# ИСХОДНЫЙ ТЕКСТ
┌────────

Таким образом, исихазм — это, несомненно, актуальная часть византийского наследия; и есть целый ряд аспектов, в которых он актуален и ценен не только для России и Православия. Чтобы дать представление о многомерности явления и его значения, я укажу три различных аспекта, в которых современная актуальность исихазма проявляется во все более широком горизонте.

Поставим первым научный, достаточно узкий аспект. Уже немалый период исихазм выступает как обширное поле, на котором активно развертываются междисциплинарные исследования — исторические и патрологические, богословские и философские, психологические, культурологические… По существу, тут сложилась целая область науки с динамическим развитием, где получаемые результаты меняют состояние научного знания во многих сферах. Сложилось и многонациональное профессиональное сообщество, куда входили и входят многие выдающиеся ученые, гуманитарии и богословы не только из православных стран, но также и стран Запада. Со стороны Православия ряд открывают преп. Феофан Затворник и еп. Порфирий (Успенский), еще в XIX в., за ними могут быть названы еп. Василий (Кривошеин), прот. Иоанн Мейендорф, из Греции — митроп. Иерофей Влахос, иером. Феоклит Дионисиат, из Сербии — митроп. Амфилохий Радович, еп. Афанасий Евтич, из Румынии — о. Думитру Станилоаэ, архим. Иоаникие Балан… — можно было бы привести много еще имен. Что же до Запада, то стало уже традицией, что в круг ведущих авторитетов в изучении исихазма входят представители католической науки: сначала то был о. Мартин Жюжи, затем ему наследовали о. Ириней Осэр, кардинал Фома Шпидлик, а ныне такую роль играют о. Герхард Подскальски и проф. Антонио Риго. Наряду с отдельными исследованиями, осуществляются и большие проекты, объединяющие все научное сообщество: к примеру, уже около двадцати лет проводятся ежегодные конференции по православной духовности и аскетике в католическом монастыре Спаса Преображения в Бозе, на севере Италии. И в целом, деятельность этого сообщества — несомненный пример синергии, плодотворного сотрудничества на ниве византийского наследия.

└────────

# ЗАДАНИЕ 1
Где, согласно фрагменту об исихазме, проводятся ежегодные конференции по православной духовности и аскетике?
# ЗАДАНИЕ 2
Изложите суть фрагмента об исихазме в двух предложениях.
# ЗАДАНИЕ 3
Соответствуют ли фрагменту об исихазме следующие утверждения? (a) Ряд православных исследователей исихазма открывают преп. Феофан Затворник и еп. Порфирий (Успенский). (b) Автор намерен указать пять аспектов актуальности исихазма. (c) Научный аспект автор считает широким.

# ЗАПИСИ
┌────────

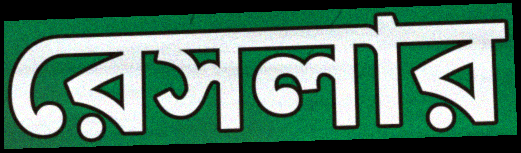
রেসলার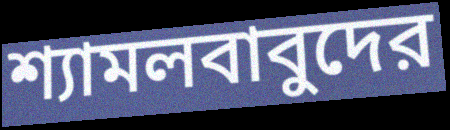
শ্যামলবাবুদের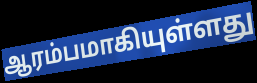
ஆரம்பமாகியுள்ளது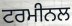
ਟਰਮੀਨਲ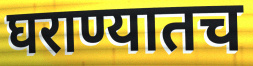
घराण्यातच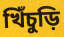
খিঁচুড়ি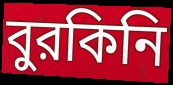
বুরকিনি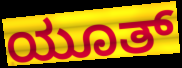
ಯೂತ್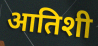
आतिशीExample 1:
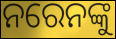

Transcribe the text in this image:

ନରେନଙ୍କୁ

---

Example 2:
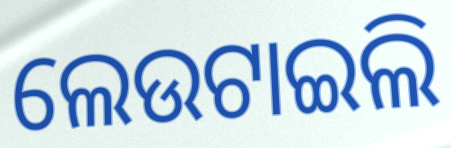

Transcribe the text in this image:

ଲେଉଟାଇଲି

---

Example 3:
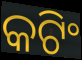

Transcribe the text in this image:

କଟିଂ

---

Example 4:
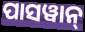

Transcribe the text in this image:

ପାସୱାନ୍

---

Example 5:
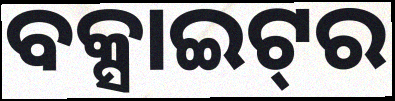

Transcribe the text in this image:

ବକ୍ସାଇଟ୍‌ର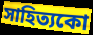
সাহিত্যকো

└────────
┌────────

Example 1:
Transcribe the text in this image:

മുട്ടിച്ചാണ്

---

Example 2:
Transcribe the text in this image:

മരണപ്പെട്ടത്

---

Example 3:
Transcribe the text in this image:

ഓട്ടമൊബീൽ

└────────

# ОТВЕТ 1
В католическом монастыре Спаса Преображения в Бозе, на севере Италии.

# ОТВЕТ 2
Исихазм представлен как актуальная часть византийского наследия, ценная не только для России и Православия. Первым назван научный аспект: исихазм стал полем междисциплинарных исследований, в которых участвует многонациональное сообщество православных и западных, в том числе католических, ученых, осуществляющее и большие совместные проекты.

# ОТВЕТ 3
(a) Да: «Со стороны Православия ряд открывают преп. Феофан Затворник и еп. Порфирий (Успенский), еще в XIX в.»
(b) Нет: «я укажу три различных аспекта».
(c) Нет: «Поставим первым научный, достаточно узкий аспект».